Так в романе Гёте пытается и для себя разрешить противоречие между реалистичным отношением к миру и своей поэтической натурой. Это, разумеется, непросто. Как быстро рабочая лошадка, тянущая груз правления, может превратиться в Пегаса, и наоборот? В реальной жизни задача следить за тем, чтобы Гёте не выпал из седла, была возложена на Шарлотту, в романе – на Вертера.

Вильгельму порой не хватает слов, и в этом заключается его главная проблема: «но часто случалось, что слова застревали у него в горле, когда нужно было выразить охватившее его живое чувство»[650]. Отчасти и поэтому историю Вильгельма пересказывает не он сам, а рассказчик, занимающий промежуточную позицию между Вильгельмом и Вернером. Он смотрит на происходящее со стороны и не теряет чувства реальности, но при этом обладает достаточным воображением и восприимчивостью, чтобы выразить словами то, что ищет выражения. Вильгельм – это сама жизнь, в нем слишком мало формы, тогда как в Вернере слишком много формы и мало жизни. И лишь рассказчику удается оживить форму. Поэтому так важно, что в «Вильгельме Мейстере» мир раскрывается с позиции отстраненного рассказчика, а не, как в «Вертере», с точки зрения человека, который теряет самого себя и в результате оказывается потерянным для мира.

Когда в январе 1777 года Гёте приступил к работе над «Вильгельмом Мейстером», он еще не знал, как закончится эта история. Судя по подзаголовку «Театральное призвание», впервые упомянутому в письме Кнебелю от 21 ноября 1782 года, финальным аккордом должно было стать не прощание Вильгельма с театром, как в окончательной редакции, а пророческое видение очищенного от всего лишнего, серьезного, достойного и всеми уважаемого, насыщенного реальной жизнью и в то же время идеального театра, который идет от сердца и напрямую обращается к зрительским сердцам. Театра, который не утратил детскую радость от игры, но вырос, повзрослел, однако не окостенел. Возможно, Гёте намеревался в истории своего героя, его взросления и процветания предвосхитить историю успешного развития театра в Германии. «Немецкий театр переживал в те годы точно такой же кризис: он сбросил детские башмаки, не успев износить их, и вот ему пришлось ходить босиком»[651]. На этой основе мог бы сложиться театр, за который не пришлось бы краснеть поэту, доросшему до чина тайного советника. Однако пока такие перспективы теряются в туманном будущем, и Гёте довольствуется тем, что собирает труппу актеров-любителей, в основном из числа веймарских придворных, и ставит спектакли не любительской сцене. В такой ситуации вряд ли можно было ожидать, что Веймар станет центром возрождения немецкого театрального искусства. В конце 1777 года Гёте откладывает начатый роман.

------------------------------------------------------------

▸ ЗАДАНИЕ A
Изложите в двух предложениях основное содержание отрывка о романе Гёте «Вильгельм Мейстер».
▸ ЗАДАНИЕ B
Выпишите из отрывка о романе Гёте «Вильгельм Мейстер» все указанные в нем даты и к каждой добавьте событие, с которым она связана.

▸ ПРЕДОСТАВЛЕННЫЙ МАТЕРИАЛ
------------------------------------------------------------

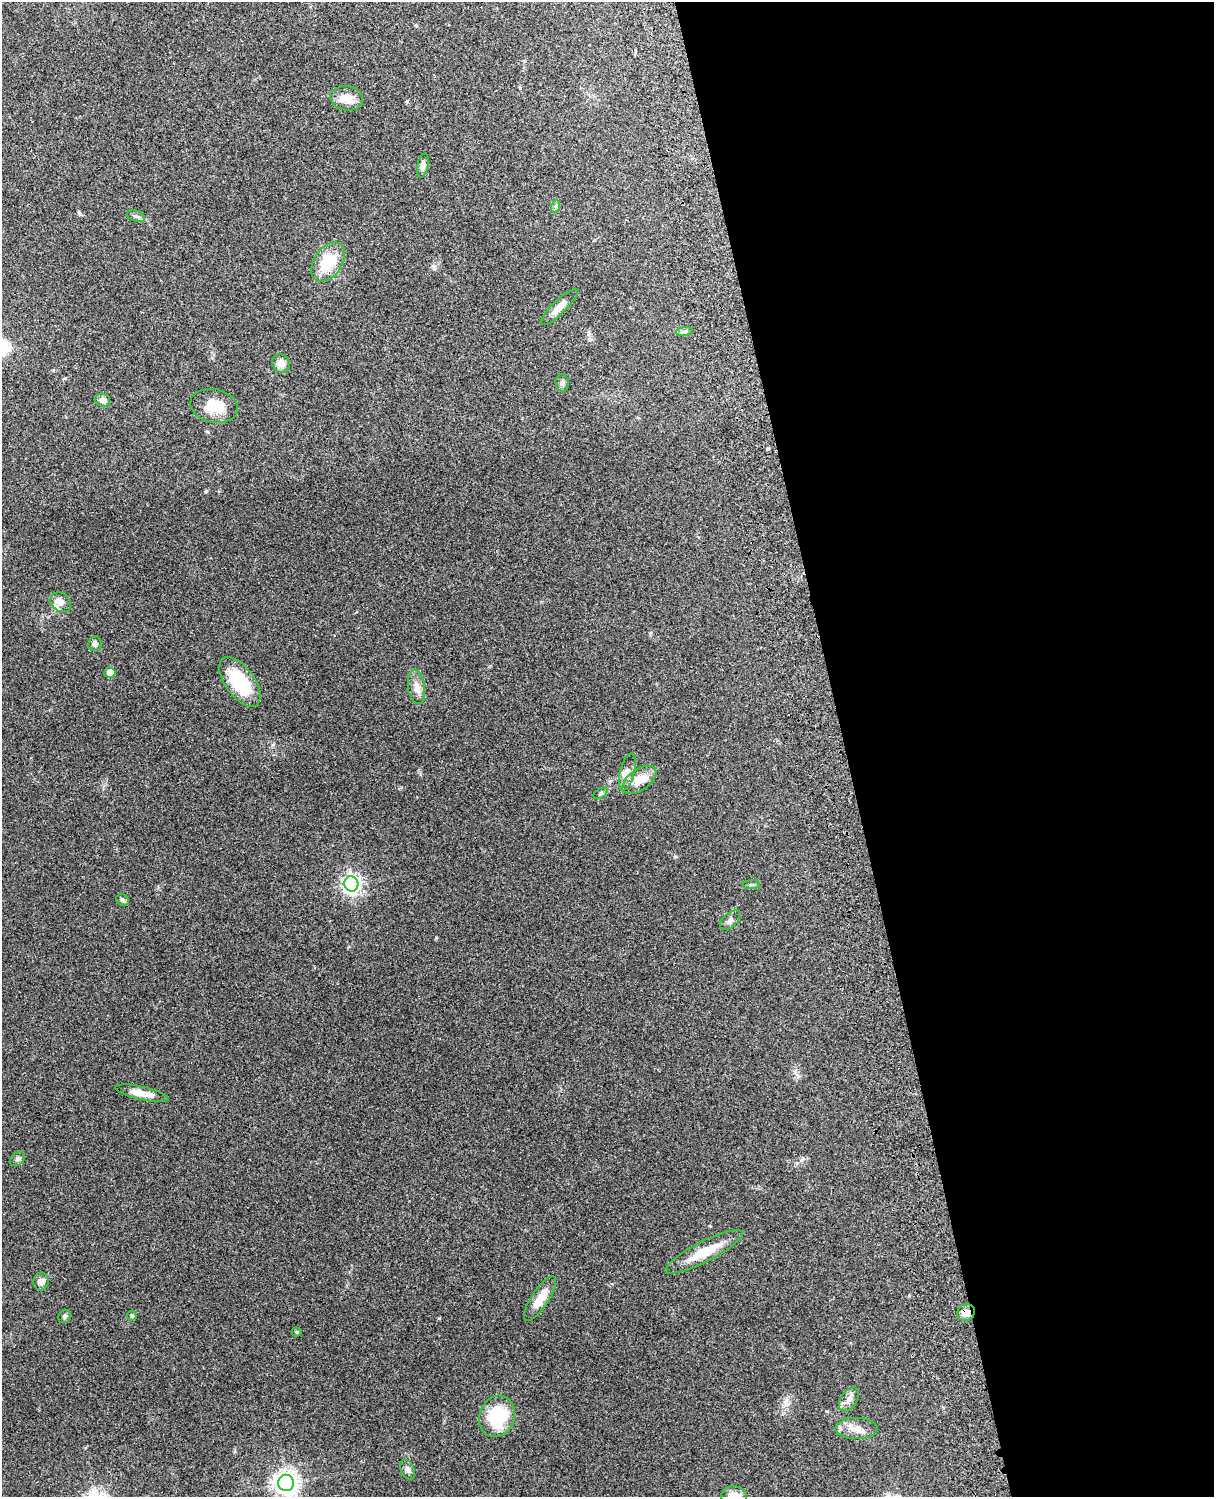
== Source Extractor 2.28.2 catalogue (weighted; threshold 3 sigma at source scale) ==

------------------------------------------------------------

▸ ОТВЕТ A
Вильгельму часто не хватает слов, чтобы выразить свои чувства, поэтому его историю пересказывает рассказчик, который занимает промежуточную позицию между Вильгельмом и Вернером и которому удается оживить форму. Гёте начал роман в январе 1777 года и, судя по подзаголовку «Театральное призвание», собирался завершить его пророческим видением идеального театра, однако в конце 1777 года отложил работу.

▸ ОТВЕТ B
Январь 1777 года: Гёте приступил к работе над «Вильгельмом Мейстером».
21 ноября 1782 года: в письме Кнебелю впервые упомянут подзаголовок «Театральное призвание».
Конец 1777 года: Гёте откладывает начатый роман.